Data excerpts
◆ ◆ ◆
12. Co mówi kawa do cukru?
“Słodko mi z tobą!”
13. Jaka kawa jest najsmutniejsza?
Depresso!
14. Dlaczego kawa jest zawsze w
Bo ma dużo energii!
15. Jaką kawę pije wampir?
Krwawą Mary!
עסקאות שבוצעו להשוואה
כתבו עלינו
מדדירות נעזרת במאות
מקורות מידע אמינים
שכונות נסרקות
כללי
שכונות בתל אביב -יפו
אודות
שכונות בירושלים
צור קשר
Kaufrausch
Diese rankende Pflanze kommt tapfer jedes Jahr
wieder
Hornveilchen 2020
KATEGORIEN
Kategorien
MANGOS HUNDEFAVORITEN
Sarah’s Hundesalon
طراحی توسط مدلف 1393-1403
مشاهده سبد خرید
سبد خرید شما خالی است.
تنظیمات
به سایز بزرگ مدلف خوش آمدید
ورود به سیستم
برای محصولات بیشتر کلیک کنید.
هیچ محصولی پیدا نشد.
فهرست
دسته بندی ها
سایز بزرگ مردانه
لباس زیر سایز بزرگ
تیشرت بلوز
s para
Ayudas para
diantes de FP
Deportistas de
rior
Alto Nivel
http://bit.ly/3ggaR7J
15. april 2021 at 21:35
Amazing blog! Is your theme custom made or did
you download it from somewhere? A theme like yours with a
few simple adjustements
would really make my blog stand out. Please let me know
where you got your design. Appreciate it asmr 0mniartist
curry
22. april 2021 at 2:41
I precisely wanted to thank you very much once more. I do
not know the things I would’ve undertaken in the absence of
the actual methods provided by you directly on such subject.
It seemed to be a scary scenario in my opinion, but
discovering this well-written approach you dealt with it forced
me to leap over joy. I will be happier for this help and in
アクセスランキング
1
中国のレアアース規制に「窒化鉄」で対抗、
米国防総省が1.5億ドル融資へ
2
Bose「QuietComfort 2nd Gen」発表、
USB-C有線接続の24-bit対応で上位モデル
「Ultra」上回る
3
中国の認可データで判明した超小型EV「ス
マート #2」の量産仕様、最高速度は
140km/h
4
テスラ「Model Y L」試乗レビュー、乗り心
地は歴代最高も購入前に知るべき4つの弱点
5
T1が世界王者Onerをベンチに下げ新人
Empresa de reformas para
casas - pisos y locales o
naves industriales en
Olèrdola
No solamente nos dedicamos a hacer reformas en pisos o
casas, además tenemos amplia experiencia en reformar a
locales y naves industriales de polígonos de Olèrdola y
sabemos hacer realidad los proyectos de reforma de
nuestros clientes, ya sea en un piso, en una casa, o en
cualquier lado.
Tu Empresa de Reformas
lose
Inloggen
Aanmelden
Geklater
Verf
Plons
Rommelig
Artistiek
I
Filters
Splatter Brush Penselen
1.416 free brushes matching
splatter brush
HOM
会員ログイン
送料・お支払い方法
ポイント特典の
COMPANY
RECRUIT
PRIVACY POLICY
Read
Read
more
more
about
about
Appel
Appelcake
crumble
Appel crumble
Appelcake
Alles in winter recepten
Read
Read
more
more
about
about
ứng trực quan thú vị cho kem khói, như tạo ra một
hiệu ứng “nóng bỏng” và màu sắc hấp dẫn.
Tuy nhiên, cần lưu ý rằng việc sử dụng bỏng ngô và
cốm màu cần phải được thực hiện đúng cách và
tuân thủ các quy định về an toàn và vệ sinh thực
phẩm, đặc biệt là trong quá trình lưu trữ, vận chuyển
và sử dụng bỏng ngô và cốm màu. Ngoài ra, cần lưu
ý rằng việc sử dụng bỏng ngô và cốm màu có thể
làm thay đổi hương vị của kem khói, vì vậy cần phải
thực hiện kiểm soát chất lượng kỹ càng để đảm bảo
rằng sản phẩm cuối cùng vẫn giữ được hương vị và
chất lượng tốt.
◆ ◆ ◆
:: Task instructions ::
Go through the records and print each one exactly.

:: Solution for this task ::
12. Co mówi kawa do cukru?
“Słodko mi z tobą!”
13. Jaka kawa jest najsmutniejsza?
Depresso!
14. Dlaczego kawa jest zawsze w
Bo ma dużo energii!
15. Jaką kawę pije wampir?
Krwawą Mary!
עסקאות שבוצעו להשוואה
כתבו עלינו
מדדירות נעזרת במאות
מקורות מידע אמינים
שכונות נסרקות
כללי
שכונות בתל אביב -יפו
אודות
שכונות בירושלים
צור קשר
Kaufrausch
Diese rankende Pflanze kommt tapfer jedes Jahr
wieder
Hornveilchen 2020
KATEGORIEN
Kategorien
MANGOS HUNDEFAVORITEN
Sarah’s Hundesalon
طراحی توسط مدلف 1393-1403
مشاهده سبد خرید
سبد خرید شما خالی است.
تنظیمات
به سایز بزرگ مدلف خوش آمدید
ورود به سیستم
برای محصولات بیشتر کلیک کنید.
هیچ محصولی پیدا نشد.
فهرست
دسته بندی ها
سایز بزرگ مردانه
لباس زیر سایز بزرگ
تیشرت بلوز
s para
Ayudas para
diantes de FP
Deportistas de
rior
Alto Nivel
http://bit.ly/3ggaR7J
15. april 2021 at 21:35
Amazing blog! Is your theme custom made or did
you download it from somewhere? A theme like yours with a
few simple adjustements
would really make my blog stand out. Please let me know
where you got your design. Appreciate it asmr 0mniartist
curry
22. april 2021 at 2:41
I precisely wanted to thank you very much once more. I do
not know the things I would’ve undertaken in the absence of
the actual methods provided by you directly on such subject.
It seemed to be a scary scenario in my opinion, but
discovering this well-written approach you dealt with it forced
me to leap over joy. I will be happier for this help and in
アクセスランキング
1
中国のレアアース規制に「窒化鉄」で対抗、
米国防総省が1.5億ドル融資へ
2
Bose「QuietComfort 2nd Gen」発表、
USB-C有線接続の24-bit対応で上位モデル
「Ultra」上回る
3
中国の認可データで判明した超小型EV「ス
マート #2」の量産仕様、最高速度は
140km/h
4
テスラ「Model Y L」試乗レビュー、乗り心
地は歴代最高も購入前に知るべき4つの弱点
5
T1が世界王者Onerをベンチに下げ新人
Empresa de reformas para
casas - pisos y locales o
naves industriales en
Olèrdola
No solamente nos dedicamos a hacer reformas en pisos o
casas, además tenemos amplia experiencia en reformar a
locales y naves industriales de polígonos de Olèrdola y
sabemos hacer realidad los proyectos de reforma de
nuestros clientes, ya sea en un piso, en una casa, o en
cualquier lado.
Tu Empresa de Reformas
lose
Inloggen
Aanmelden
Geklater
Verf
Plons
Rommelig
Artistiek
I
Filters
Splatter Brush Penselen
1.416 free brushes matching
splatter brush
HOM
会員ログイン
送料・お支払い方法
ポイント特典の
COMPANY
RECRUIT
PRIVACY POLICY
Read
Read
more
more
about
about
Appel
Appelcake
crumble
Appel crumble
Appelcake
Alles in winter recepten
Read
Read
more
more
about
about
ứng trực quan thú vị cho kem khói, như tạo ra một
hiệu ứng “nóng bỏng” và màu sắc hấp dẫn.
Tuy nhiên, cần lưu ý rằng việc sử dụng bỏng ngô và
cốm màu cần phải được thực hiện đúng cách và
tuân thủ các quy định về an toàn và vệ sinh thực
phẩm, đặc biệt là trong quá trình lưu trữ, vận chuyển
và sử dụng bỏng ngô và cốm màu. Ngoài ra, cần lưu
ý rằng việc sử dụng bỏng ngô và cốm màu có thể
làm thay đổi hương vị của kem khói, vì vậy cần phải
thực hiện kiểm soát chất lượng kỹ càng để đảm bảo
rằng sản phẩm cuối cùng vẫn giữ được hương vị và
chất lượng tốt.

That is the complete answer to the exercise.